» **What the task requires**
Copy the section of the listing below that starts with the line containing "scientific name: Dryophytes chrysoscelis" and ends with the line containing "genus: Phragmites", including both of those lines.

============

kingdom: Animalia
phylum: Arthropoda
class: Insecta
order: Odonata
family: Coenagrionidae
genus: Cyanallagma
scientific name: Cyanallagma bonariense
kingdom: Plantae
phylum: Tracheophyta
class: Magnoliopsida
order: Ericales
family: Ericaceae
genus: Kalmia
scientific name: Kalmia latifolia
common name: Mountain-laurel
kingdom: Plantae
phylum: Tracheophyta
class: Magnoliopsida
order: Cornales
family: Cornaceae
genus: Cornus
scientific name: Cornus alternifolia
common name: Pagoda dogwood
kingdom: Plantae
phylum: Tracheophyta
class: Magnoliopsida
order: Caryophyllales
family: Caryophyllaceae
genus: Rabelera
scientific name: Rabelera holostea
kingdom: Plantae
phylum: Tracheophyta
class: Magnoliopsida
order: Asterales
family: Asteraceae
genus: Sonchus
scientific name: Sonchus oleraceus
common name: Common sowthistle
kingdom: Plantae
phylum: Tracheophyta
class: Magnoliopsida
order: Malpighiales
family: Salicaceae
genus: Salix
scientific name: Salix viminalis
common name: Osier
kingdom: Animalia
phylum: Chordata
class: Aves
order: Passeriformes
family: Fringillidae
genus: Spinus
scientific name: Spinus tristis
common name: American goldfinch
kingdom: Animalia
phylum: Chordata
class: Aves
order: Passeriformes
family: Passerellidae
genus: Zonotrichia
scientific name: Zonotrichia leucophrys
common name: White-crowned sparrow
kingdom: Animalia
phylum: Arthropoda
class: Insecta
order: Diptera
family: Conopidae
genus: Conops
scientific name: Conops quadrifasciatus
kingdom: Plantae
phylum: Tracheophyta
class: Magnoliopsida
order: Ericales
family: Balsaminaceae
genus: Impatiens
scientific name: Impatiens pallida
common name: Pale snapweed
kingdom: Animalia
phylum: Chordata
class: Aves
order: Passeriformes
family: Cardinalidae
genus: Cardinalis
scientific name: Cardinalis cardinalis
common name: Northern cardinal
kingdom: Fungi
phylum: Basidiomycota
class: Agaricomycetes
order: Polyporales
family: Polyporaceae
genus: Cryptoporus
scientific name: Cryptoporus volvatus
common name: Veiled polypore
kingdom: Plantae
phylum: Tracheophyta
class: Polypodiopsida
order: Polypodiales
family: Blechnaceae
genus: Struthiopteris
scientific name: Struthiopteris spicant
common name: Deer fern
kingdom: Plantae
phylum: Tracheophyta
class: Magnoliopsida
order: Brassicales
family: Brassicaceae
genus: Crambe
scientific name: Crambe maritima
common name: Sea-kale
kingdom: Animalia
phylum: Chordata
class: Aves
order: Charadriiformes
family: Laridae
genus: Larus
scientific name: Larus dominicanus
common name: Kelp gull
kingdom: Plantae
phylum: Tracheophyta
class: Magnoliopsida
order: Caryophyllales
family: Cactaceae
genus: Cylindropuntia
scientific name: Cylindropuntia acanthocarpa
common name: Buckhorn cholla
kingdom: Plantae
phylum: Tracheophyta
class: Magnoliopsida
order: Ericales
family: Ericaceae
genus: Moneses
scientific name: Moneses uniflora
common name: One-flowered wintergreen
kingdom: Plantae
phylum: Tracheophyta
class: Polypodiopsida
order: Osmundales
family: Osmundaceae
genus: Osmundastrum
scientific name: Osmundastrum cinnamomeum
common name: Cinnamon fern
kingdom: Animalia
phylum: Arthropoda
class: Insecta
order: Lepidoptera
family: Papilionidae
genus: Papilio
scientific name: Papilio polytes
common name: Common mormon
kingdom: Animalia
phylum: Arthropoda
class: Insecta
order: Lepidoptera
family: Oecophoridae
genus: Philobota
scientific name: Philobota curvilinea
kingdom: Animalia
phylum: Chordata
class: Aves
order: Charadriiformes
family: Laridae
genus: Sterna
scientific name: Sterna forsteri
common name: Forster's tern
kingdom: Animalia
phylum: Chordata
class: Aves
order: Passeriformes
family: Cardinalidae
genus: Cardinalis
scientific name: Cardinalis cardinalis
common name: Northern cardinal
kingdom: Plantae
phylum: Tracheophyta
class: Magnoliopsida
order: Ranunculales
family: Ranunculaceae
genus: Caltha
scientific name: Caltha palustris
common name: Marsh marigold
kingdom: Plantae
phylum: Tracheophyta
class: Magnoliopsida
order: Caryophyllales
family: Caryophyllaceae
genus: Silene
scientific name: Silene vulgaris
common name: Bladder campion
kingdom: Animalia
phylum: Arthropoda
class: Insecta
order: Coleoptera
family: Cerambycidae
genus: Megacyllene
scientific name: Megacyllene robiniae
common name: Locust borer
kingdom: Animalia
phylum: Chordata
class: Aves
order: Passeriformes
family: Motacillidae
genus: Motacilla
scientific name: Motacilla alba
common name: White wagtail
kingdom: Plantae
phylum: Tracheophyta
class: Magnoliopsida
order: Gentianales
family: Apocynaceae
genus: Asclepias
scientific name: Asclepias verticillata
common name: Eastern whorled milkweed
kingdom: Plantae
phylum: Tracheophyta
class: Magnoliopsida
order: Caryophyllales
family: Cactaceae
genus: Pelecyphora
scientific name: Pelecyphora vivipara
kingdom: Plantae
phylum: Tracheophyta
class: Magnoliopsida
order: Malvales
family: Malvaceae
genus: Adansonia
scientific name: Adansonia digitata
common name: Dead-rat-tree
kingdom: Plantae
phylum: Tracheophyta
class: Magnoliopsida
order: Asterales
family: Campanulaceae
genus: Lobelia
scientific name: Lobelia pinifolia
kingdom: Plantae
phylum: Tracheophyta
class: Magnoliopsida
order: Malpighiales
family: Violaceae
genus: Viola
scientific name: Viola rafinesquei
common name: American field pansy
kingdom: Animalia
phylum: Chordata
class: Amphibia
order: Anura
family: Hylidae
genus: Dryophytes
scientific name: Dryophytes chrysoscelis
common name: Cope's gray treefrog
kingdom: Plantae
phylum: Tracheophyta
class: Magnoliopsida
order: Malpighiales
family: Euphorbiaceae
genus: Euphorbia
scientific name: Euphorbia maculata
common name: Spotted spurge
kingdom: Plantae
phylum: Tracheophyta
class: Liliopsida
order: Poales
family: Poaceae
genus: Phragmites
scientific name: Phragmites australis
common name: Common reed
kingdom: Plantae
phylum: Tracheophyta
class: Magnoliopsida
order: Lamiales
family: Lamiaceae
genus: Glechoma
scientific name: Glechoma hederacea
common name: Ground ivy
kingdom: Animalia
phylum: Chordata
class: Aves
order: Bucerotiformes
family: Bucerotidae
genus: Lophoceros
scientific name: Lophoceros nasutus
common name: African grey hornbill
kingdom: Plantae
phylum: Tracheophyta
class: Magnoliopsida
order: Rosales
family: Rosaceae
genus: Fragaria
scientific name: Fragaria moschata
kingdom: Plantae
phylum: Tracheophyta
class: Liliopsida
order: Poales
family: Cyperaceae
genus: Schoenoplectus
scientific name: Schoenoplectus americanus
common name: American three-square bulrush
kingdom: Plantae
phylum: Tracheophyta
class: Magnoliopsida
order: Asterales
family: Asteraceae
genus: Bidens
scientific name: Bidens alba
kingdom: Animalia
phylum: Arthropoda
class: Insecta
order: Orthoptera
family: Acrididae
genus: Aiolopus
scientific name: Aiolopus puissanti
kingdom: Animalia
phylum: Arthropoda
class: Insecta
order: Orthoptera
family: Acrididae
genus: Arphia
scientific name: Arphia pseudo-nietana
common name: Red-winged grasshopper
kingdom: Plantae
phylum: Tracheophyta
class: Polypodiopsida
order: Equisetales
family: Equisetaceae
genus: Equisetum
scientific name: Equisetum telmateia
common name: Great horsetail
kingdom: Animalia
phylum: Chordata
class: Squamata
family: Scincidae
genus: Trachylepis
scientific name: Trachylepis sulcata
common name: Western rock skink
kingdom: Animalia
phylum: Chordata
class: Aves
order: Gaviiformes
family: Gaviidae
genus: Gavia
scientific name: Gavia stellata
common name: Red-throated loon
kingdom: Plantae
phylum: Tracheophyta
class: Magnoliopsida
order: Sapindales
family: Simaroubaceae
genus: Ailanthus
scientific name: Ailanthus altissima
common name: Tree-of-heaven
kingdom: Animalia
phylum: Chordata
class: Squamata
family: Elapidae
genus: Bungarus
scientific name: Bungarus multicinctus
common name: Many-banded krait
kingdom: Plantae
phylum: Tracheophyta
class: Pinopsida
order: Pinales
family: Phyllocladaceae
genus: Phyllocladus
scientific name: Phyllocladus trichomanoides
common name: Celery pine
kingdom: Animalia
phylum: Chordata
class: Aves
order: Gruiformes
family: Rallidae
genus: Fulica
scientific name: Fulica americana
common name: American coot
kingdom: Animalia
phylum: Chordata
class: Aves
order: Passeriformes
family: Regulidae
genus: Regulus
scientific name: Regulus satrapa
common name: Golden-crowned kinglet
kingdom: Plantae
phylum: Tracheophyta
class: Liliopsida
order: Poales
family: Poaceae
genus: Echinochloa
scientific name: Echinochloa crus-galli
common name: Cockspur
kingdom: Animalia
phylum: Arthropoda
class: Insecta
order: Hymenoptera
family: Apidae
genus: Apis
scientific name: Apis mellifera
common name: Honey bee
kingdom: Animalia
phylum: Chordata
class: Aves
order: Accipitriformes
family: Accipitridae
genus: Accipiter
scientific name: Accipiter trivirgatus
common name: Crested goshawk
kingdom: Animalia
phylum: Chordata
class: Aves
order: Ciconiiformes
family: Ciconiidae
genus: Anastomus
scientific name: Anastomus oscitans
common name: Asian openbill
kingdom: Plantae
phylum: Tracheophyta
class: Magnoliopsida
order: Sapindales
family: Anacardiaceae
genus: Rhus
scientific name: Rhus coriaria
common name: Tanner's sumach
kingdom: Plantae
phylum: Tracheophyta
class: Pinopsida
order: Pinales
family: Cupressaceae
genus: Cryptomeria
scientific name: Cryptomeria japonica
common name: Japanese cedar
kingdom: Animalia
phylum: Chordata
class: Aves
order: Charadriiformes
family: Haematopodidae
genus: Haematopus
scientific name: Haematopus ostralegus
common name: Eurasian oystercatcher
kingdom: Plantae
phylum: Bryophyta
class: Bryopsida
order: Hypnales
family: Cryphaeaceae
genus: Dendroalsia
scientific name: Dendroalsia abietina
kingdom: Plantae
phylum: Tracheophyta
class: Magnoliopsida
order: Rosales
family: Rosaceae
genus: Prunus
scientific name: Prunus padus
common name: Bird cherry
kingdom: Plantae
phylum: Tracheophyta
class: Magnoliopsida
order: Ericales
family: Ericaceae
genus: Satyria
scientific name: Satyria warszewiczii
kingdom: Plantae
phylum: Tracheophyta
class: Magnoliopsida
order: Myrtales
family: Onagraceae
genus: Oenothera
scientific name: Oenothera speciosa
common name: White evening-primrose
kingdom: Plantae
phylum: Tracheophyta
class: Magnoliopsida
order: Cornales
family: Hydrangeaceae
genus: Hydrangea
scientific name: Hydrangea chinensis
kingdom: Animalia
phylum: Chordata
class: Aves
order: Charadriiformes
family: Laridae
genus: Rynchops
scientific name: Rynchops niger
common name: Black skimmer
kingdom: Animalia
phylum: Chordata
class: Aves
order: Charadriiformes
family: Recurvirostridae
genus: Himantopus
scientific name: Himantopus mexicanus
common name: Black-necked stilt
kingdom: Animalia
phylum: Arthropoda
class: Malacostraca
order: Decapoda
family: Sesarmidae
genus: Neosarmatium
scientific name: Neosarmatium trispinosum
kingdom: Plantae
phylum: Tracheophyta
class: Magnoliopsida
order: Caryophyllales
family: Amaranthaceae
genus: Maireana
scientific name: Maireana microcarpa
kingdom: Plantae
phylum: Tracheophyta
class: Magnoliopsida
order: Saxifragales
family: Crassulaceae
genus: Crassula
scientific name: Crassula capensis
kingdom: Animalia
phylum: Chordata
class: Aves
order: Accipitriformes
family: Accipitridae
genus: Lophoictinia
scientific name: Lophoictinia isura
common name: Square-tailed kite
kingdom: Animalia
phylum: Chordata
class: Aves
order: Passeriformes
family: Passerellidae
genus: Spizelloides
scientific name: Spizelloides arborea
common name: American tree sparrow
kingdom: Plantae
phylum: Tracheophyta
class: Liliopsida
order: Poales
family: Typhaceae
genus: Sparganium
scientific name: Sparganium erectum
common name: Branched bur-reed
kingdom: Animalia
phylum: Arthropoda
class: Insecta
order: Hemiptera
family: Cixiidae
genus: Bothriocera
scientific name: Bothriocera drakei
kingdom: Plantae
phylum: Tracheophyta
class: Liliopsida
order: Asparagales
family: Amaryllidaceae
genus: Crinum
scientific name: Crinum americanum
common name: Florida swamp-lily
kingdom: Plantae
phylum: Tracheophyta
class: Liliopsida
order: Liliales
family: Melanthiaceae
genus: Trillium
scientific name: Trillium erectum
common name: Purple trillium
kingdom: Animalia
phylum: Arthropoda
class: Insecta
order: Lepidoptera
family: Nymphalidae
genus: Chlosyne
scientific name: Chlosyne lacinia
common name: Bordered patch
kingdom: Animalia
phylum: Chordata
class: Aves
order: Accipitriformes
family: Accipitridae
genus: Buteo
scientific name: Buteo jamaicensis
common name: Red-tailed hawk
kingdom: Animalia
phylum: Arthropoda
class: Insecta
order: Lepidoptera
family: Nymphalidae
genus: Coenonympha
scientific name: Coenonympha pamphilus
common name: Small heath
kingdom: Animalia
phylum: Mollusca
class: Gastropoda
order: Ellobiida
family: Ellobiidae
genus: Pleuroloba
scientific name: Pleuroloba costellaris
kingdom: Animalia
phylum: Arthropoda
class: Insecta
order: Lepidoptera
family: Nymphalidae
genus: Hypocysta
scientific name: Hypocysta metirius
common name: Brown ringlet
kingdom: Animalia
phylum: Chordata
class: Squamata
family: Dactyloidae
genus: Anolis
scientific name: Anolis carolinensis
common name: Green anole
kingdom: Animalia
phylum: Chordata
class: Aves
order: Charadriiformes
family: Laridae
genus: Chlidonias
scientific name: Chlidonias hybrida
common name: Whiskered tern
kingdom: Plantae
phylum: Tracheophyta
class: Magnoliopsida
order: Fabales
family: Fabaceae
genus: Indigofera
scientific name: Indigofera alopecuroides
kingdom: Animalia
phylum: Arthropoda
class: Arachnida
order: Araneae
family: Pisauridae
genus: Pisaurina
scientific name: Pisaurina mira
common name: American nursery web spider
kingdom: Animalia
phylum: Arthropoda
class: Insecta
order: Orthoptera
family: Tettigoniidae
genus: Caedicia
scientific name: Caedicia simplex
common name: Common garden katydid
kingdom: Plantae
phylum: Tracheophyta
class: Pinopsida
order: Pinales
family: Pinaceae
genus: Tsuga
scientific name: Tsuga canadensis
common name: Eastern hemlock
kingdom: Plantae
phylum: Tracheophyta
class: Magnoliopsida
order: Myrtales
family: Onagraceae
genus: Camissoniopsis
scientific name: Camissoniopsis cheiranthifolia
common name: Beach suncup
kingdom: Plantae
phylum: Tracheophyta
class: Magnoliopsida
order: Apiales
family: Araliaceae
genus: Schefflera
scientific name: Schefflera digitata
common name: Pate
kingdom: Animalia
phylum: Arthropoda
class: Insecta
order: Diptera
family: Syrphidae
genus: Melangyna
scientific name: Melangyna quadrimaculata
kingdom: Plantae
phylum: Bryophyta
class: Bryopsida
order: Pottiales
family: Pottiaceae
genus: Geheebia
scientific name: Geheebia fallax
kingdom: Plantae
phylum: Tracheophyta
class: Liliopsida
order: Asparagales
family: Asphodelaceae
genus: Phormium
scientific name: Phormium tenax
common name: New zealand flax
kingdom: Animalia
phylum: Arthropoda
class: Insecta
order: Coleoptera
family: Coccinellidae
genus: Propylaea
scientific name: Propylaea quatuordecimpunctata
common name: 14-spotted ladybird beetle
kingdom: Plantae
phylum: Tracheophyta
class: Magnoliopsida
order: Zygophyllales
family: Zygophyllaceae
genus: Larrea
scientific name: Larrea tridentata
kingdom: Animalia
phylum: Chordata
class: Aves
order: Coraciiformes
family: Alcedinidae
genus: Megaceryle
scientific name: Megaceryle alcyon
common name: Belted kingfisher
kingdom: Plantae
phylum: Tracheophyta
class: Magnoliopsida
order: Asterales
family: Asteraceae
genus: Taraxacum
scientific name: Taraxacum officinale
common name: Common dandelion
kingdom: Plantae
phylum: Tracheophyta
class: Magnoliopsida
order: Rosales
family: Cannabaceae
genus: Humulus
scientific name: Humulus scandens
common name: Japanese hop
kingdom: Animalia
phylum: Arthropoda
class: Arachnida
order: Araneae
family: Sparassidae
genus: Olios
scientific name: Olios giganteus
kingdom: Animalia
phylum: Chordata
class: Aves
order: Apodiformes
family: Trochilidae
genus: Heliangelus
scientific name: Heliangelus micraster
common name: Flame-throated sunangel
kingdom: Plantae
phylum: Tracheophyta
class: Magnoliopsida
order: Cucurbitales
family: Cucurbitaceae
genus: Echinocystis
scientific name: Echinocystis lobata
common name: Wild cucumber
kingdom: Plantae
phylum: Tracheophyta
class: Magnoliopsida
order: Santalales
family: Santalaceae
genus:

============

» **Result**
scientific name: Dryophytes chrysoscelis
common name: Cope's gray treefrog
kingdom: Plantae
phylum: Tracheophyta
class: Magnoliopsida
order: Malpighiales
family: Euphorbiaceae
genus: Euphorbia
scientific name: Euphorbia maculata
common name: Spotted spurge
kingdom: Plantae
phylum: Tracheophyta
class: Liliopsida
order: Poales
family: Poaceae
genus: Phragmites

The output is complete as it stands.